- [PROBLEM]: Starting at the top line and ending at the bottom one, repeat the entries exactly and drop every picture.

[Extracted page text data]
::::

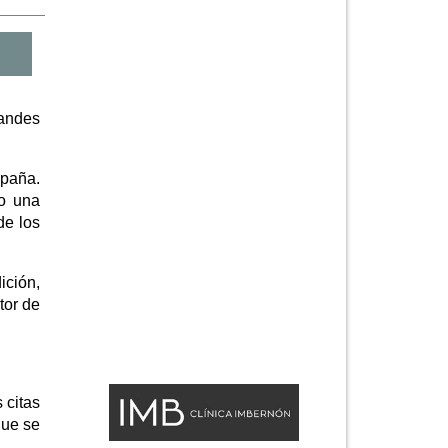
randes
.
spaña.
do una
de los
ición,
tor de
 citas
que se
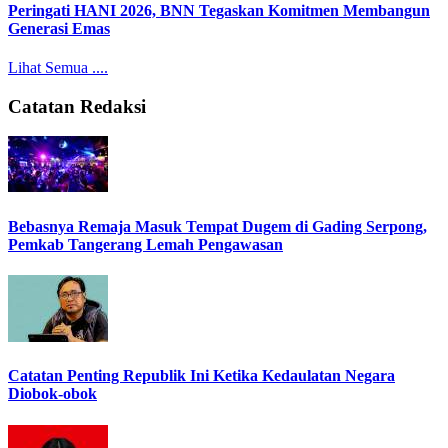
Peringati HANI 2026, BNN Tegaskan Komitmen Membangun
Generasi Emas
Lihat Semua ....
Catatan Redaksi
Bebasnya Remaja Masuk Tempat Dugem di Gading Serpong,
Pemkab Tangerang Lemah Pengawasan
Catatan Penting Republik Ini Ketika Kedaulatan Negara
Diobok-obok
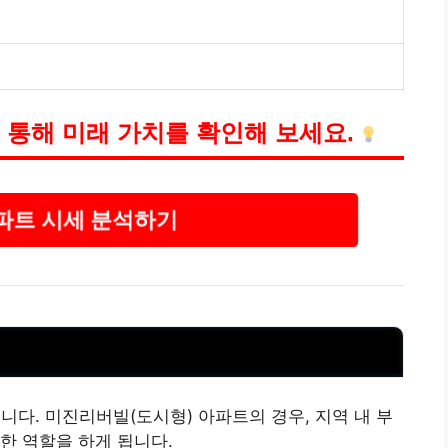
 통해 미래 가치를 확인해 보세요.
파트 시세 분석하기
됩니다. 미진리버빌(도시형) 아파트의 경우, 지역 내
부
한 역할을 하게 됩니다.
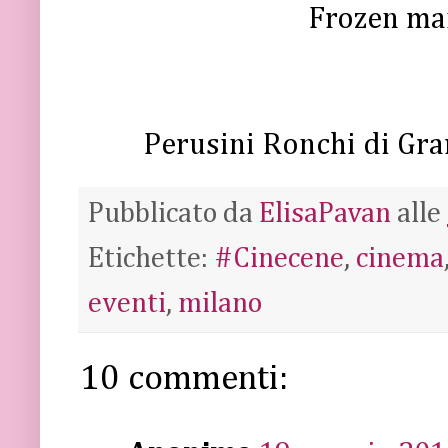
Frozen ma
Perusini Ronchi di Gra
Pubblicato da
ElisaPavan
alle
Etichette:
#Cinecene
,
cinema
eventi
,
milano
10 commenti:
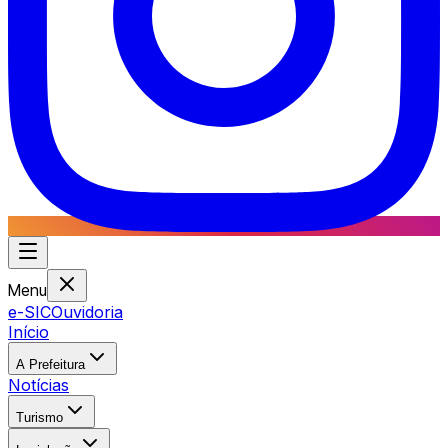
Menu
e-SIC
Ouvidoria
Início
A Prefeitura
Notícias
Turismo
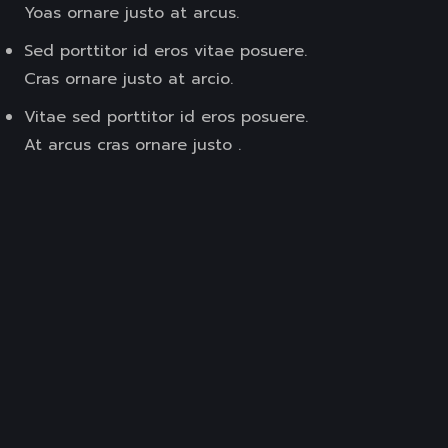
Yoas ornare justo at arcus.
Sed porttitor id eros vitae posuere.
Cras ornare justo at arcio.
Vitae sed porttitor id eros posuere.
At arcus cras ornare justo .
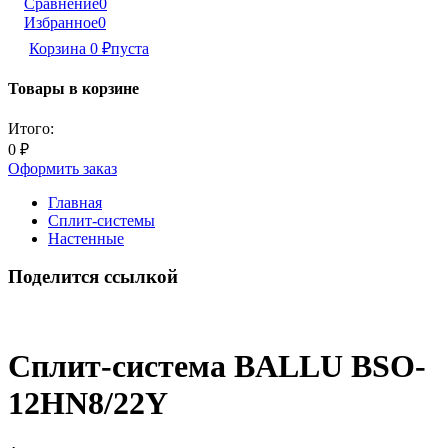
Сравнение
0
Избранное
0
Корзина
0
₽
пуста
Товары в корзине
Итого:
0
₽
Оформить заказ
Главная
Сплит-системы
Настенные
Поделится ссылкой
Сплит-система BALLU BSO-
12HN8/22Y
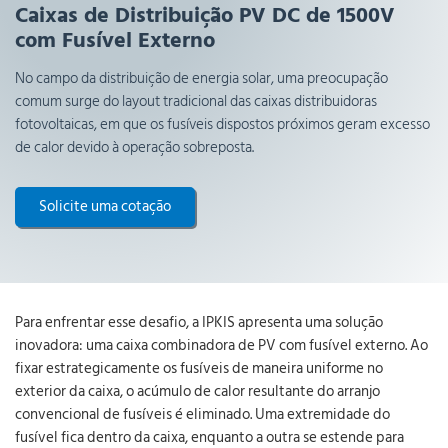
Caixas de Distribuição PV DC de 1500V
com Fusível Externo
No campo da distribuição de energia solar, uma preocupação
comum surge do layout tradicional das caixas distribuidoras
fotovoltaicas, em que os fusíveis dispostos próximos geram excesso
de calor devido à operação sobreposta.
Solicite uma cotação
Para enfrentar esse desafio, a IPKIS apresenta uma solução
inovadora: uma caixa combinadora de PV com fusível externo. Ao
fixar estrategicamente os fusíveis de maneira uniforme no
exterior da caixa, o acúmulo de calor resultante do arranjo
convencional de fusíveis é eliminado. Uma extremidade do
fusível fica dentro da caixa, enquanto a outra se estende para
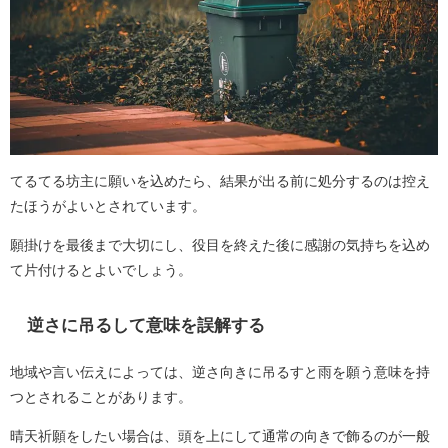
てるてる坊主に願いを込めたら、結果が出る前に処分するのは控え
たほうがよいとされています。
願掛けを最後まで大切にし、役目を終えた後に感謝の気持ちを込め
て片付けるとよいでしょう。
逆さに吊るして意味を誤解する
地域や言い伝えによっては、逆さ向きに吊るすと雨を願う意味を持
つとされることがあります。
晴天祈願をしたい場合は、頭を上にして通常の向きで飾るのが一般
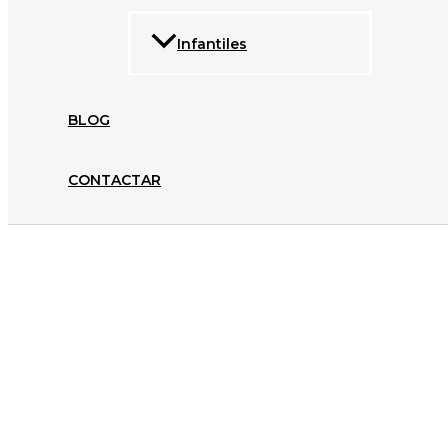
Infantiles
BLOG
CONTACTAR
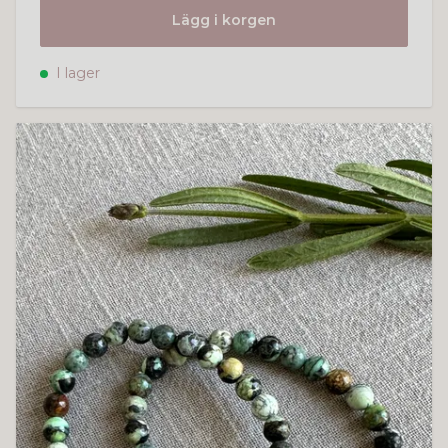
Lägg i korgen
I lager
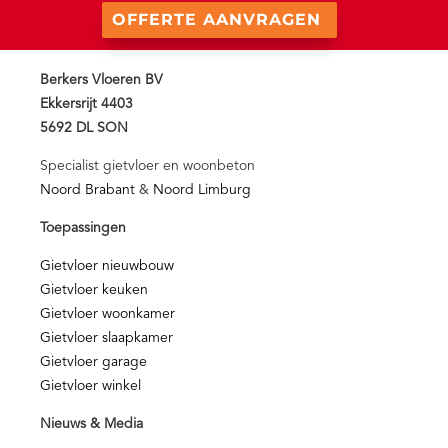
OFFERTE AANVRAGEN
Berkers Vloeren BV
Ekkersrijt 4403
5692 DL SON
Specialist gietvloer en woonbeton
Noord Brabant
&
Noord Limburg
Toepassingen
Gietvloer nieuwbouw
Gietvloer keuken
Gietvloer woonkamer
Gietvloer slaapkamer
Gietvloer garage
Gietvloer winkel
Nieuws & Media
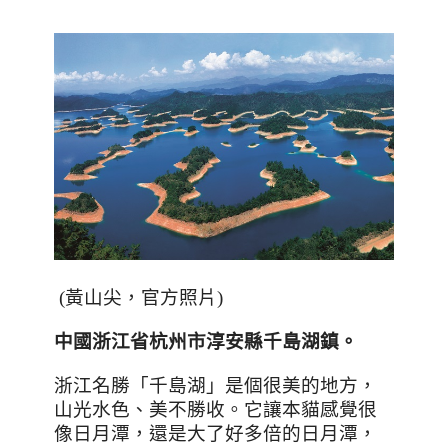
(黃山尖，官方照片)
中國浙江省杭州市淳安縣千島湖鎮
。
浙江名勝「千島湖」是個很美的地方，
山光水色、美不勝收。它讓本貓感覺很
像日月潭，還是大了好多倍的日月潭，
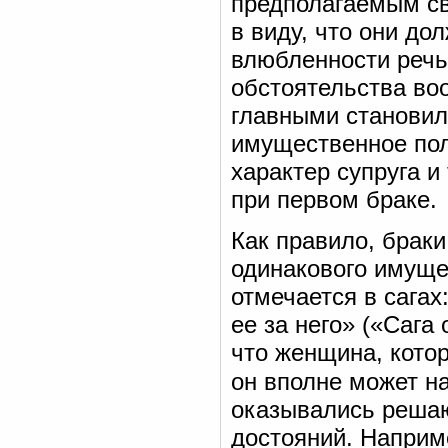
предполагаемым св
в виду, что они до
влюбленности речь 
обстоятельства во
главными становил
имущественное пол
характер супруга и
при первом браке.
Как правило, брак
одинакового имущес
отмечается в сагах
ее за него» («Сага 
что женщина, кото
он вполне может н
оказывались решаю
достояний. Наприм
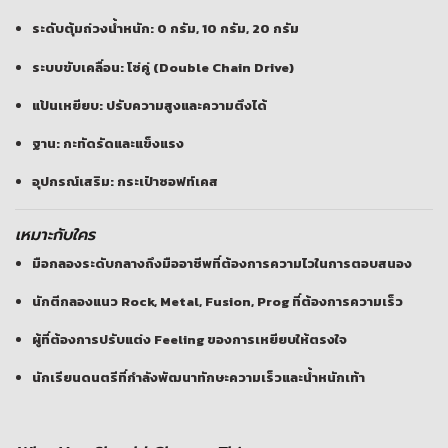
ระดับตุ้มถ่วงน้ำหนัก: 0 กรัม, 10 กรัม, 20 กรัม
ระบบขับเคลื่อน: โซ่คู่ (Double Chain Drive)
แป้นเหยียบ: ปรับความสูงและความตึงได้
ฐาน: กะทัดรัดและแข็งแรง
อุปกรณ์เสริม: กระเป๋าซอฟท์เคส
เหมาะกับใคร
มือกลองระดับกลางถึงมืออาชีพที่ต้องการความไวในการตอบสนอง
นักตีกลองแนว Rock, Metal, Fusion, Prog ที่ต้องการความเร็ว
ผู้ที่ต้องการปรับแต่ง Feeling ของการเหยียบให้ตรงใจ
นักเรียนดนตรีที่กำลังพัฒนาทักษะความเร็วและน้ำหนักเท้า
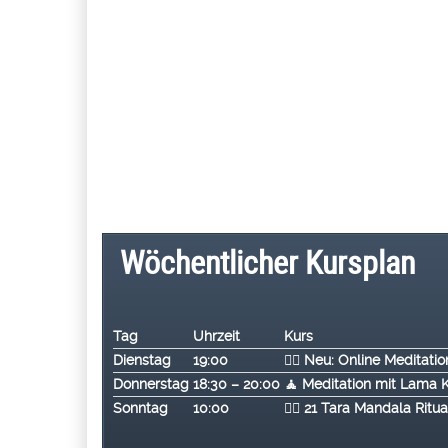
Wöchentlicher Kursplan
Tag
Uhrzeit
Kurs
Dienstag
19:00
🧘‍♂️ Neu: Online Medita
Donnerstag
18:30 – 20:00
🧘 Meditation mit Lama 
Sonntag
10:00
🧘‍♂️ 2
1 Tara Mandala Ritu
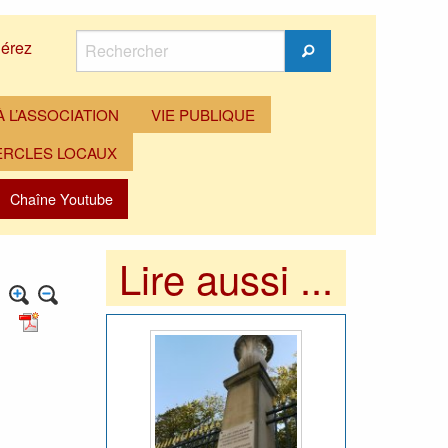
Rechercher
érez
Rechercher
 L’ASSOCIATION
VIE PUBLIQUE
ERCLES LOCAUX
Chaîne Youtube
Lire aussi ...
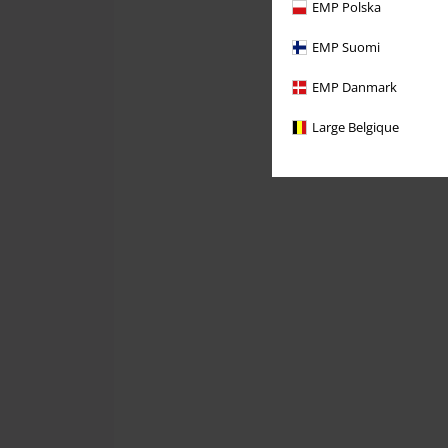
EMP Polska
EMP Suomi
EMP Danmark
Large Belgique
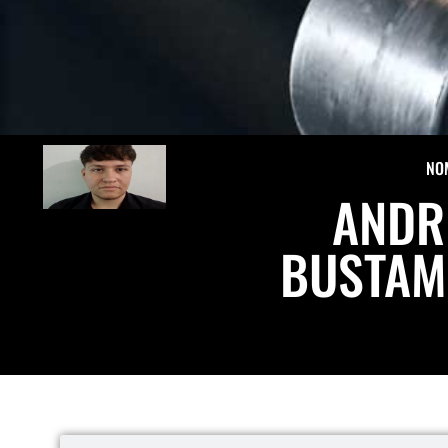
NO
ANDR
BUSTAM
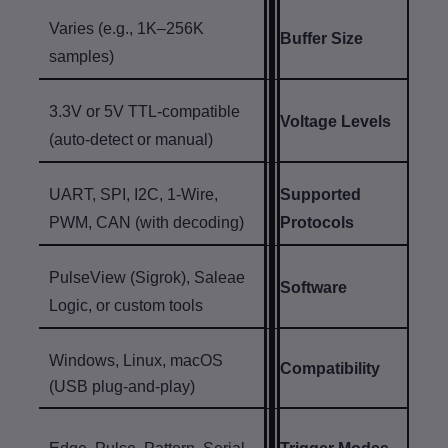
Varies (e.g., 1K–256K
Buffer Size
samples)
3.3V or 5V TTL-compatible
Voltage Levels
(auto-detect or manual)
UART, SPI, I2C, 1-Wire,
Supported
PWM, CAN (with decoding)
Protocols
PulseView (Sigrok), Saleae
Software
Logic, or custom tools
Windows, Linux, macOS
Compatibility
(USB plug-and-play)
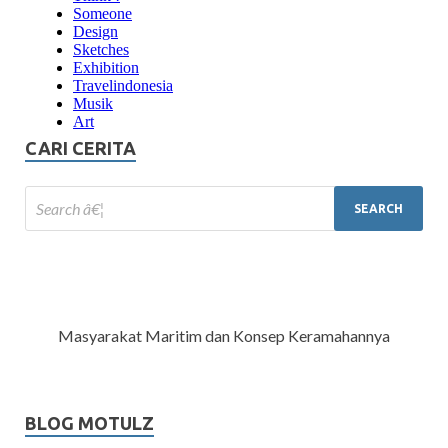
CARI CERITA
Masyarakat Maritim dan Konsep Keramahannya
BLOG MOTULZ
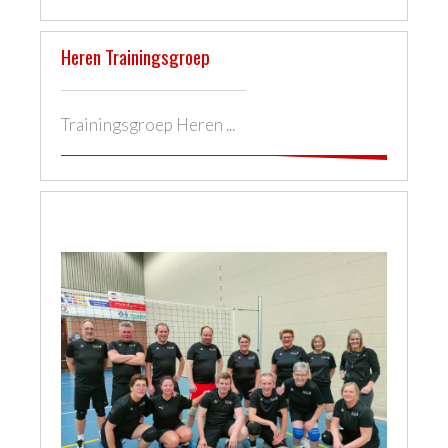
Heren Trainingsgroep
Trainingsgroep Heren ...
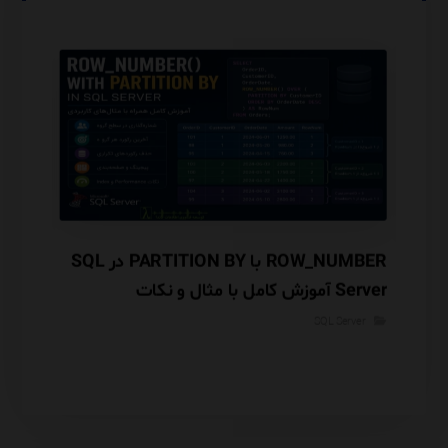
Database Engine Tuning Advisor (DTA) در
ROW_NUMBER با PARTITION BY در SQL
گوریتم
Server آموزش کامل با مثال و نکات
معماری INSERTED و Audit Trail
Performance
rver
SQL Server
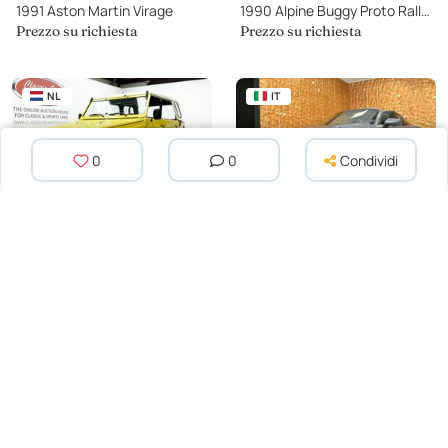
1991 Aston Martin Virage
1990 Alpine Buggy Proto Rallye-Raid Buggy 4X4 Cotel
Prezzo su richiesta
Prezzo su richiesta
NL
IT
0
0
Condividi
1973 Volkswagen 181 Kubelwagen - ONLINE AUCTION
2026 Porsche 911 TARGA 4 GTS
17 500 EUR
219 900 EUR
Iscriviti a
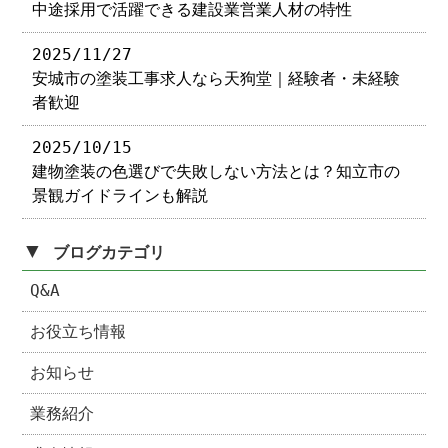
中途採用で活躍できる建設業営業人材の特性
2025/11/27
安城市の塗装工事求人なら天狗堂｜経験者・未経験
者歓迎
2025/10/15
建物塗装の色選びで失敗しない方法とは？知立市の
景観ガイドラインも解説
▼
ブログカテゴリ
Q&A
お役立ち情報
お知らせ
業務紹介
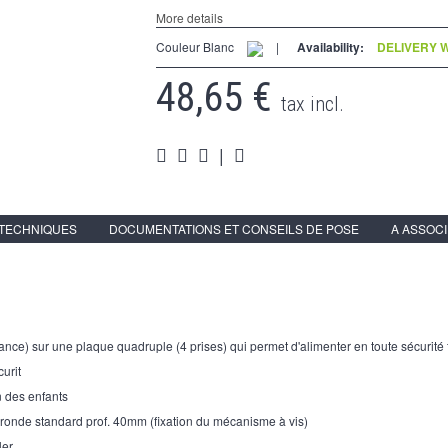
More details
Couleur Blanc
|
Availability:
DELIVERY W
48,65 €
tax incl.
|
 TECHNIQUES
DOCUMENTATIONS ET CONSEILS DE POSE
A ASSOC
ance) sur une plaque quadruple (4 prises) qui permet d'alimenter en toute sécurité
curit
n des enfants
 ronde standard prof. 40mm (fixation du mécanisme à vis)
ler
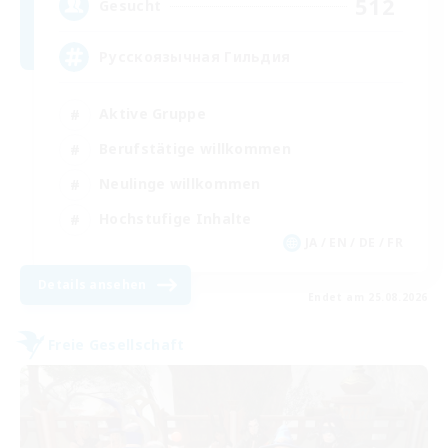
512
Gesucht
Русскоязычная Гильдия
Aktive Gruppe
Berufstätige willkommen
Neulinge willkommen
Hochstufige Inhalte
JA / EN / DE / FR
Details ansehen
Endet am 25.08.2026
Freie Gesellschaft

::::

- [WRITTEN RESPONSE]:
randes
.
spaña.
do una
de los
ición,
tor de
 citas
que se
Peringati HANI 2026, BNN Tegaskan Komitmen Membangun
Generasi Emas
Lihat Semua ....
Catatan Redaksi
Bebasnya Remaja Masuk Tempat Dugem di Gading Serpong,
Pemkab Tangerang Lemah Pengawasan
Catatan Penting Republik Ini Ketika Kedaulatan Negara
Diobok-obok
 통해 미래 가치를 확인해 보세요.
파트 시세 분석하기
됩니다. 미진리버빌(도시형) 아파트의 경우, 지역 내
부
한 역할을 하게 됩니다.
Frozen ma
Perusini Ronchi di Gra
Pubblicato da
ElisaPavan
alle
Etichette:
#Cinecene
,
cinema
eventi
,
milano
10 commenti:
Menu
e-SIC
Ouvidoria
Início
A Prefeitura
Notícias
Turismo
Yoas ornare justo at arcus.
Sed porttitor id eros vitae posuere.
Cras ornare justo at arcio.
Vitae sed porttitor id eros posuere.
At arcus cras ornare justo .
Сравнение
0
Избранное
0
Корзина
0
₽
пуста
Товары в корзине
Итого:
0
₽
Оформить заказ
Главная
Сплит-системы
Настенные
Поделится ссылкой
Сплит-система BALLU BSO-
12HN8/22Y
Caixas de Distribuição PV DC de 1500V
com Fusível Externo
No campo da distribuição de energia solar, uma preocupação
comum surge do layout tradicional das caixas distribuidoras
fotovoltaicas, em que os fusíveis dispostos próximos geram excesso
de calor devido à operação sobreposta.
Solicite uma cotação
Para enfrentar esse desafio, a IPKIS apresenta uma solução
inovadora: uma caixa combinadora de PV com fusível externo. Ao
fixar estrategicamente os fusíveis de maneira uniforme no
exterior da caixa, o acúmulo de calor resultante do arranjo
convencional de fusíveis é eliminado. Uma extremidade do
fusível fica dentro da caixa, enquanto a outra se estende para
てるてる坊主に願いを込めたら、結果が出る前に処分するのは控え
たほうがよいとされています。
願掛けを最後まで大切にし、役目を終えた後に感謝の気持ちを込め
て片付けるとよいでしょう。
逆さに吊るして意味を誤解する
地域や言い伝えによっては、逆さ向きに吊るすと雨を願う意味を持
つとされることがあります。
晴天祈願をしたい場合は、頭を上にして通常の向きで飾るのが一般
Infantiles
BLOG
CONTACTAR
Lägg i korgen
I lager
OFFERTE AANVRAGEN
Berkers Vloeren BV
Ekkersrijt 4403
5692 DL SON
Specialist gietvloer en woonbeton
Noord Brabant
&
Noord Limburg
Toepassingen
Gietvloer nieuwbouw
Gietvloer keuken
Gietvloer woonkamer
Gietvloer slaapkamer
Gietvloer garage
Gietvloer winkel
Nieuws & Media
(黃山尖，官方照片)
中國浙江省杭州市淳安縣千島湖鎮
。
浙江名勝「千島湖」是個很美的地方，
山光水色、美不勝收。它讓本貓感覺很
像日月潭，還是大了好多倍的日月潭，
предполагаемым св
в виду, что они до
влюбленности речь 
обстоятельства во
главными становил
имущественное пол
характер супруга и
при первом браке.
Как правило, брак
одинакового имущес
отмечается в сагах
ее за него» («Сага 
что женщина, кото
он вполне может н
оказывались решаю
достояний. Наприм
ระดับตุ้มถ่วงน้ำหนัก: 0 กรัม, 10 กรัม, 20 กรัม
ระบบขับเคลื่อน: โซ่คู่ (Double Chain Drive)
แป้นเหยียบ: ปรับความสูงและความตึงได้
ฐาน: กะทัดรัดและแข็งแรง
อุปกรณ์เสริม: กระเป๋าซอฟท์เคส
เหมาะกับใคร
มือกลองระดับกลางถึงมืออาชีพที่ต้องการความไวในการตอบสนอง
นักตีกลองแนว Rock, Metal, Fusion, Prog ที่ต้องการความเร็ว
ผู้ที่ต้องการปรับแต่ง Feeling ของการเหยียบให้ตรงใจ
นักเรียนดนตรีที่กำลังพัฒนาทักษะความเร็วและน้ำหนักเท้า
Wöchentlicher Kursplan
Tag
Uhrzeit
Kurs
Dienstag
19:00
🧘‍♂️ Neu: Online Medita
Donnerstag
18:30 – 20:00
🧘 Meditation mit Lama 
Sonntag
10:00
🧘‍♂️ 2
1 Tara Mandala Ritu
Rechercher
érez
Rechercher
 L’ASSOCIATION
VIE PUBLIQUE
ERCLES LOCAUX
Chaîne Youtube
Lire aussi ...
EMP Polska
EMP Suomi
EMP Danmark
Large Belgique
NO
ANDR
BUSTAM
Varies (e.g., 1K–256K
Buffer Size
samples)
3.3V or 5V TTL-compatible
Voltage Levels
(auto-detect or manual)
UART, SPI, I2C, 1-Wire,
Supported
PWM, CAN (with decoding)
Protocols
PulseView (Sigrok), Saleae
Software
Logic, or custom tools
Windows, Linux, macOS
Compatibility
(USB plug-and-play)
CARI CERITA
Masyarakat Maritim dan Konsep Keramahannya
BLOG MOTULZ
Heren Trainingsgroep
Trainingsgroep Heren ...
Database Engine Tuning Advisor (DTA) در
ROW_NUMBER با PARTITION BY در SQL
گوریتم
Server آموزش کامل با مثال و نکات
معماری INSERTED و Audit Trail
Performance
rver
SQL Server
1991 Aston Martin Virage
1990 Alpine Buggy Proto Rallye-Raid Buggy 4X4 Cotel
Prezzo su richiesta
Prezzo su richiesta
NL
IT
0
0
Condividi
1973 Volkswagen 181 Kubelwagen - ONLINE AUCTION
2026 Porsche 911 TARGA 4 GTS
17 500 EUR
219 900 EUR
Iscriviti a
中途採用で活躍できる建設業営業人材の特性
2025/11/27
安城市の塗装工事求人なら天狗堂｜経験者・未経験
者歓迎
2025/10/15
建物塗装の色選びで失敗しない方法とは？知立市の
景観ガイドラインも解説
▼
ブログカテゴリ
Q&A
お役立ち情報
お知らせ
業務紹介
More details
Couleur Blanc
|
Availability:
DELIVERY W
48,65 €
tax incl.
|
 TECHNIQUES
DOCUMENTATIONS ET CONSEILS DE POSE
A ASSOC
ance) sur une plaque quadruple (4 prises) qui permet d'alimenter en toute sécurité
curit
n des enfants
 ronde standard prof. 40mm (fixation du mécanisme à vis)
ler
512
Gesucht
Русскоязычная Гильдия
Aktive Gruppe
Berufstätige willkommen
Neulinge willkommen
Hochstufige Inhalte
JA / EN / DE / FR
Details ansehen
Endet am 25.08.2026
Freie Gesellschaft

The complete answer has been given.